Instructions for Reviewers
Put a couple of 1000 DOIs in one of the update statuses. Run with default code & observe throughput/memory usage. Compare with the batched approach
Checklist
- NO My PR is created against the
mainbranch of code (unless it is a backport or is fixing an issue specific to an older branch). ===> Intentionally made it against 7.x for the time being but happy to port to 8.x or 9.x - [x] My PR is small in size (e.g. less than 1,000 lines of code, not including comments & integration tests). Exceptions may be made if previously agreed upon.
- [ ] My PR passes Checkstyle validation based on the Code Style Guide.
- [x] My PR includes Javadoc for all new (or modified) public methods and classes. It also includes Javadoc for large or complex private methods.
- [ ] My PR passes all tests and includes new/updated Unit or Integration Tests based on the Code Testing Guide.
- [x] My PR includes details on how to test it. I've provided clear instructions to reviewers on how to successfully test this fix or feature.
- N/A If my PR includes new libraries/dependencies (in any
pom.xml), I've made sure their licenses align with the DSpace BSD License based on the Licensing of Contributions documentation. - N/A If my PR modifies REST API endpoints, I've opened a separate REST Contract PR related to this change.
- N/A If my PR includes new configurations, I've provided basic technical documentation in the PR itself.
- [x] If my PR fixes an issue ticket, I've linked them together.
@bram-atmire : Could you make a version of this PR against main? It's oftentimes more difficult to forward-port PRs from dspace-7_x because of stricter formatting rules on main. That's why we recommend PRs start against main and then be backported.
@tdonohue I did that just now in https://github.com/DSpace/DSpace/pull/9869
This might collide with #9835, which effectively establishes a fixed batch size of 1.
Just to mention @bram-atmire that we can confirm that this works as expected in a 7.6.1 instance.

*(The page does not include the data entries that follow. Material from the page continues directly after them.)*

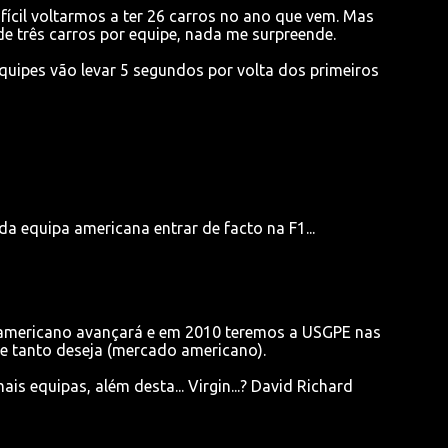
ifícil voltarmos a ter 26 carros no ano que vem. Mas
 três carros por equipe, nada me surpreende.
quipes vão levar 5 segundos por volta dos primeiros
 da equipa americana entrar de facto na F1...
 americano avançará e em 2010 teremos a USGPE nas
ne tanto deseja (mercado americano).
is equipas, além desta... Virgin...? David Richard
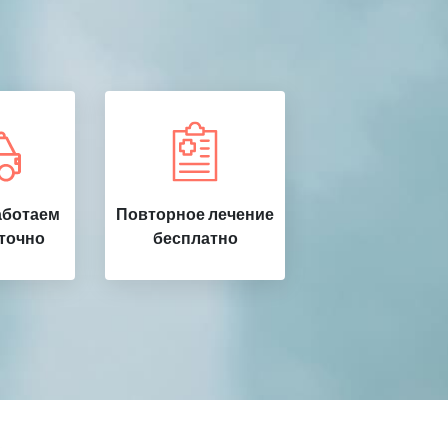
аботаем
Повторное лечение
точно
бесплатно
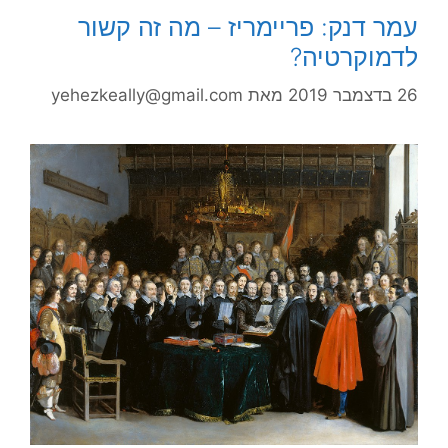
עמר דנק: פריימריז – מה זה קשור
לדמוקרטיה?
26 בדצמבר 2019
מאת
yehezkeally@gmail.com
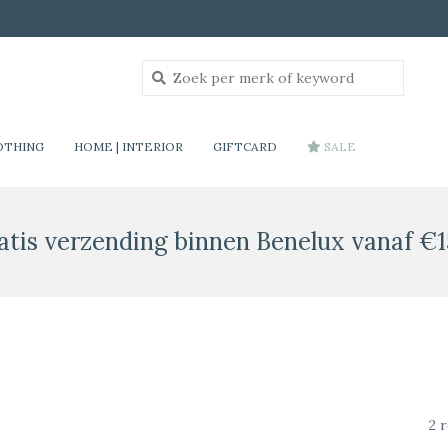
OTHING
HOME | INTERIOR
GIFTCARD
SALE
atis verzending binnen Benelux vanaf €1
2 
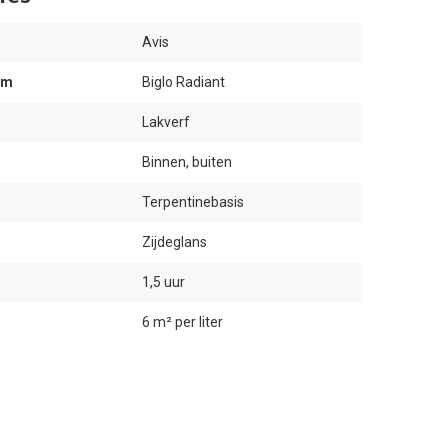
Avis
am
Biglo Radiant
Lakverf
Binnen, buiten
Terpentinebasis
Zijdeglans
1,5 uur
6 m² per liter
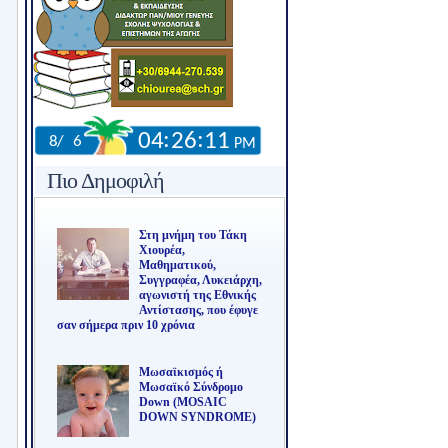
Πιο Δημοφιλή
Στη μνήμη του Τάκη
Χιουρέα,
Μαθηματικού,
Συγγραφέα, Λυκειάρχη,
αγωνιστή της Εθνικής
Αντίστασης, που έφυγε
σαν σήμερα πριν 10 χρόνια
Μωσαϊκισμός ή
Μωσαϊκό Σύνδρομο
Down (MOSAIC
DOWN SYNDROME)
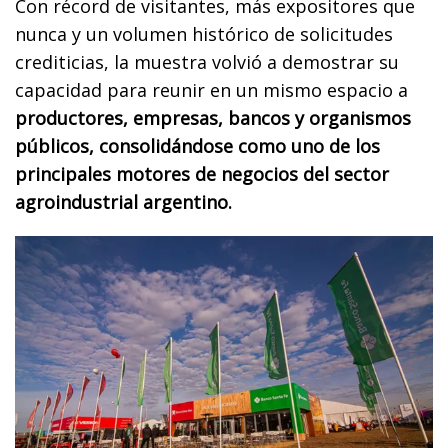
Con récord de visitantes, más expositores que
nunca y un volumen histórico de solicitudes
crediticias, la muestra volvió a demostrar su
capacidad para reunir en un mismo espacio a
productores, empresas, bancos y organismos
públicos, consolidándose como uno de los
principales motores de negocios del sector
agroindustrial argentino.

We have deployed it as we had pressing issues with a huge backlog of DOI updates and it is working as expected.
Hi @bram-atmire, Conflicts have been detected against the base branch. Please resolve these conflicts as soon as you can. Thanks!
@bram-atmire : We discussed this PR as a team in our DSpace Developers Meeting. Since this was linked up as directly related to #9835, we feel that this bug needs to be re-verified now that #9835 has been merged. It's possible that PR has fixed the bug already.
@steph-ieffam has volunteered to help check is the original bug described in #9622 is still reproducible.